Nineteen people were charged last week after a coordinated drug bust in Grundy County. Most of the defendants face charges related to distribution of methamphetamine — a drug that has flown below the radar amid the deadly opioid epidemic.
A decade ago, meth was the big target for law enforcement. Now it’s primarily heroin and fentanyl, which are far more fatal. But meth never left, though how it’s made has changed.
“There’s a lot of meth out there,” says special agent-in-charge Tommy Farmer of the Tennessee Bureau of Investigation.
These days, the potent and addictive drug is usually smuggled in from Mexico in bulk rather than produced in small batches in “mom-and-pop” labs using cold medicine and household chemicals.

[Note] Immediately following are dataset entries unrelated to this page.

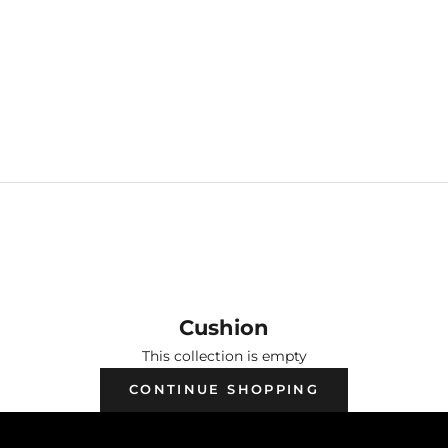
USHION
Cushion
This collection is empty
CONTINUE SHOPPING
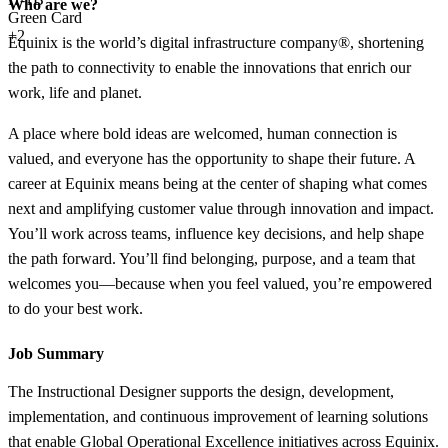
Who are we?
Green Card
+2
Equinix is the world’s digital infrastructure company®, shortening
the path to connectivity to enable the innovations that enrich our
work, life and planet.
A place where bold ideas are welcomed, human connection is
valued, and everyone has the opportunity to shape their future. A
career at Equinix means being at the center of shaping what comes
next and amplifying customer value through innovation and impact.
You’ll work across teams, influence key decisions, and help shape
the path forward. You’ll find belonging, purpose, and a team that
welcomes you—because when you feel valued, you’re empowered
to do your best work.
Job Summary
The Instructional Designer supports the design, development,
implementation, and continuous improvement of learning solutions
that enable Global Operational Excellence initiatives across Equinix.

Farmer cites a more than 80 percent reduction in meth lab seizures compared to 2010, when Tennessee
led the nation. But he says the TBI crime lab now has many more forensic requests for meth. So while there are fewer meth labs around Tennessee, drug agents believe there may actually be just as much — or more — meth being sold on the street.

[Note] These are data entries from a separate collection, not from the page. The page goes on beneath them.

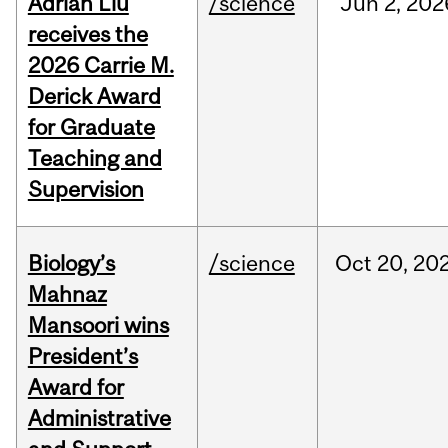
Adrian Liu
/science
Jun
2,
202
receives the
2026 Carrie M.
Derick Award
for Graduate
Teaching and
Supervision
Biology’s
/science
Oct
20,
20
Mahnaz
Mansoori wins
President’s
Award for
Administrative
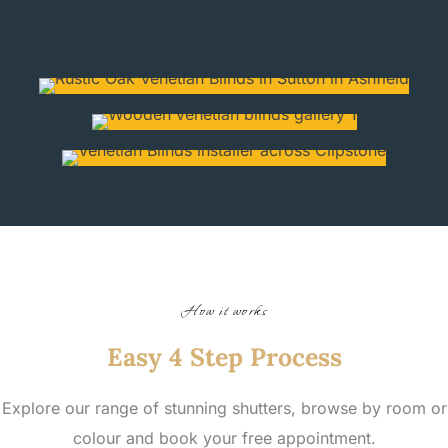
How it works
Easy 4 Step Process
Explore our range of stunning shutters, browse by room or
colour and book your free appointment.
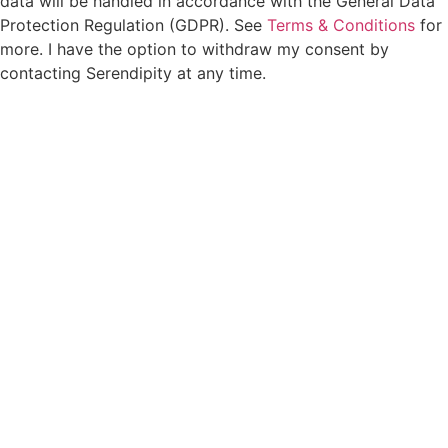
data will be handled in accordance with the General Data
Protection Regulation (GDPR). See
Terms & Conditions
for
more. I have the option to withdraw my consent by
contacting Serendipity at any time.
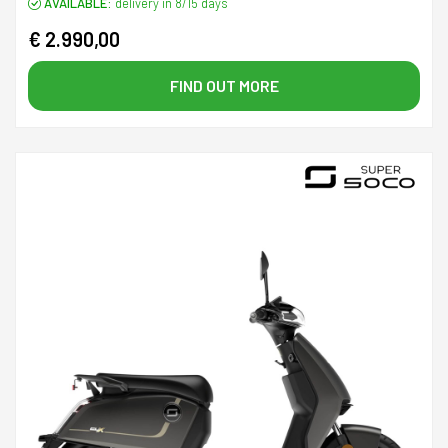
AVAILABLE:
delivery in 8/15 days
€ 2.990,00
FIND OUT MORE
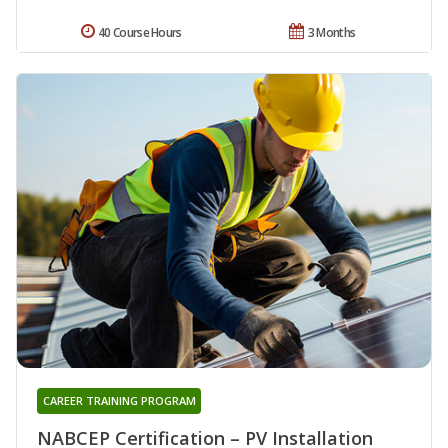
40 Course Hours
3 Months
CAREER TRAINING PROGRAM
NABCEP Certification – PV Installation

One indicator of its prevalence, he says, is its low price.
“I’ve never seen methamphetamine in bulk on the street as cheap as it is right now,” Farmer says.
undercover operation in the remote areas around Grundy County this week was dubbed “Operation CamelStraw” — as in the straw that broke the camel’s back. The defendants range from 23 to 55 years of age.
In January, TBI drug agents
rounded up a dozen people in neighboring Franklin County, though mostly on opioid-related charges. In November 2018, law enforcement
charged four people in East Tennessee’s Monroe County with distributing meth.